Selected text:
The One-million-image Pose Estimation Dataset – First Part

HST2 grayscale

This dataset is a demonstration cornerstone for advancing autonomous satellite navigation and was generated with DLVS3.

The HST was chosen because it is one of the best documented and most visited satellite in the history of spaceflight, with thousands of photos available for visual inspection. However, it is important to note that very special photos were taken during the STS missions to capture as many details as possible: – the Space Shuttle, the HST, the position of the Earth and the Sun is not random, during the documentation they tried to ensure homogeneous lighting conditions. The Sun rarely illuminates the HST directly; most of the time, it is covered by the Shuttle, whose large white surfaces reflect the Earth’s light at a wide angle.

Also, an important warning: the chaser satellite is also part of the scene! Its illuminated surface can give additional light to the target satellite and can be seen on the target’s reflective surfaces.

Entries provided:

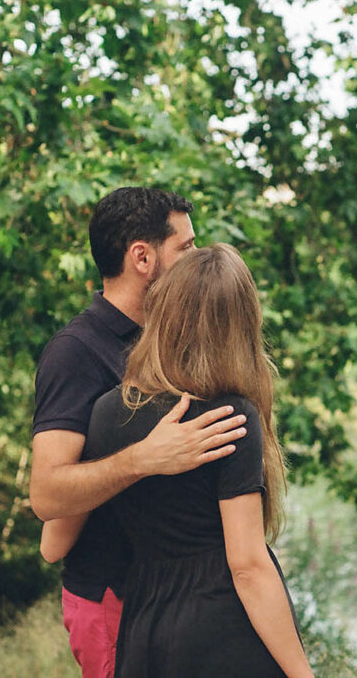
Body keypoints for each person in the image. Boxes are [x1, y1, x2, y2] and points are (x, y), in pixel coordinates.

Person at [30, 187, 247, 678]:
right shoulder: (76, 352)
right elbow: (46, 495)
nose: (198, 258)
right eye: (186, 249)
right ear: (142, 257)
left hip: (178, 599)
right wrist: (143, 457)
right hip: (113, 600)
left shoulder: (169, 340)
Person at [79, 243, 313, 677]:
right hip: (225, 634)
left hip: (146, 631)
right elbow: (246, 566)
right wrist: (303, 673)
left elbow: (59, 534)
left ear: (165, 310)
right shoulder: (228, 416)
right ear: (241, 324)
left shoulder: (107, 412)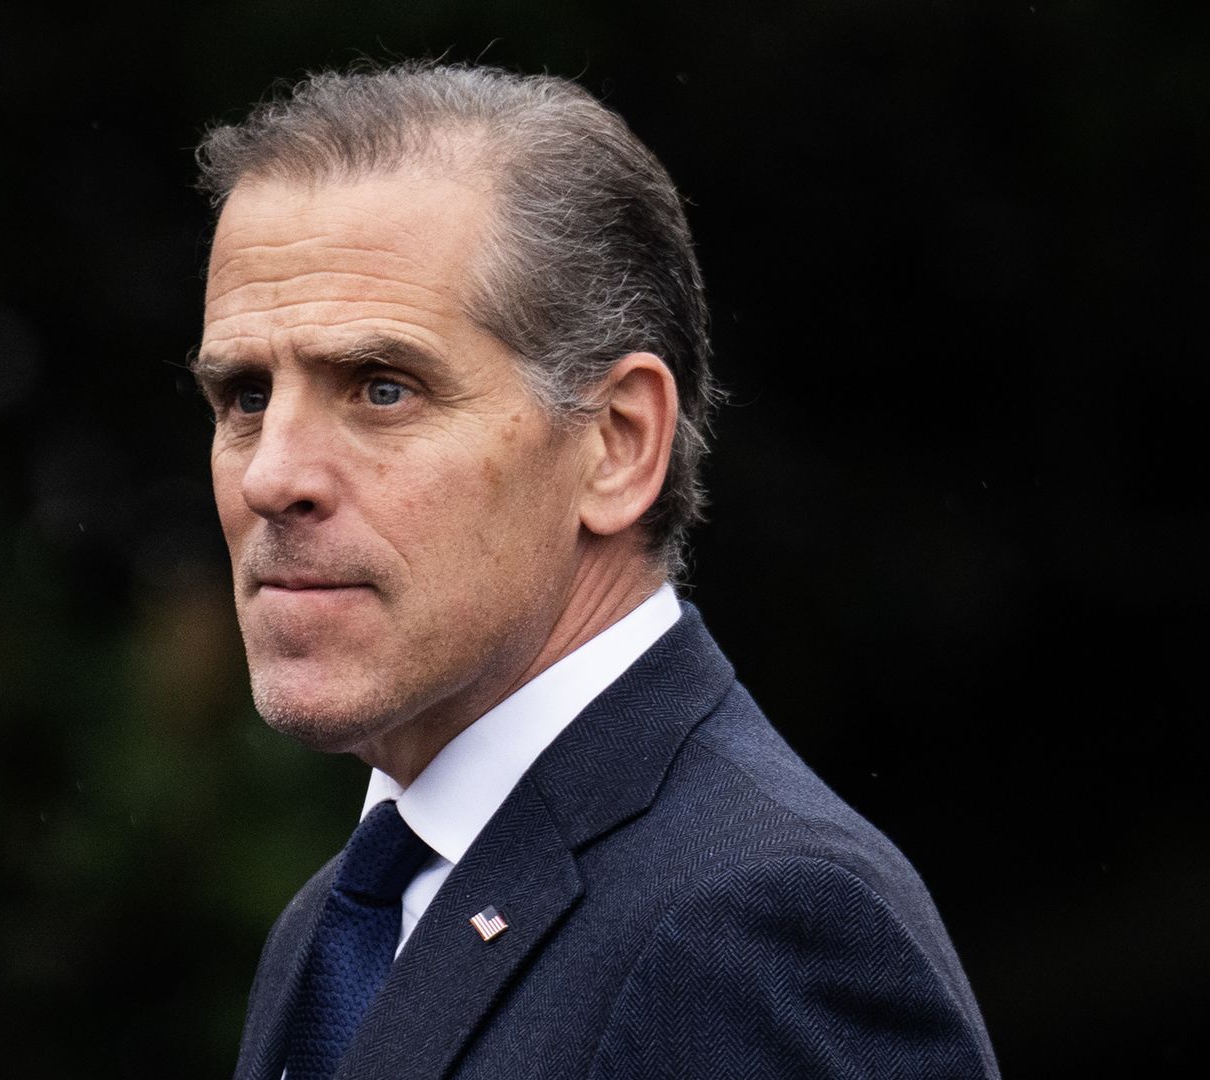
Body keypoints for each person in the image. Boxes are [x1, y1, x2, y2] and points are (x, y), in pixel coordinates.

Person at [190, 61, 998, 1080]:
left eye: (382, 389)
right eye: (246, 397)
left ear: (617, 445)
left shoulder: (752, 925)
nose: (273, 476)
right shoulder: (341, 926)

Problem set:
- A) Answer these from the page on the pose estimation dataset:
(i) What was used to generate the dataset?
(ii) What usually blocks the Sun from shining directly on the HST?
(iii) What else in the scene can add light to the target satellite?
- B) Say whether each statement agrees with the page on the pose estimation dataset, and quote the words that decide it.
(i) The Sun usually lights the HST directly.
(ii) Thousands of photos of the HST are available for visual inspection.
(iii) The chaser satellite is left out of the scene.
- C) From the page on the pose estimation dataset, retype the passage starting with "The HST was" and going on through "target’s reflective surfaces.".
The records aren't needed for any of this.

Outputs in order:
- A)
(i) DLVS3
(ii) The Shuttle
(iii) The illuminated surface of the chaser satellite

- B)
(i) No: "The Sun rarely illuminates the HST directly"
(ii) Yes: "with thousands of photos available for visual inspection"
(iii) No: "the chaser satellite is also part of the scene!"

- C)
The HST was chosen because it is one of the best documented and most visited satellite in the history of spaceflight, with thousands of photos available for visual inspection. However, it is important to note that very special photos were taken during the STS missions to capture as many details as possible: – the Space Shuttle, the HST, the position of the Earth and the Sun is not random, during the documentation they tried to ensure homogeneous lighting conditions. The Sun rarely illuminates the HST directly; most of the time, it is covered by the Shuttle, whose large white surfaces reflect the Earth’s light at a wide angle.

Also, an important warning: the chaser satellite is also part of the scene! Its illuminated surface can give additional light to the target satellite and can be seen on the target’s reflective surfaces.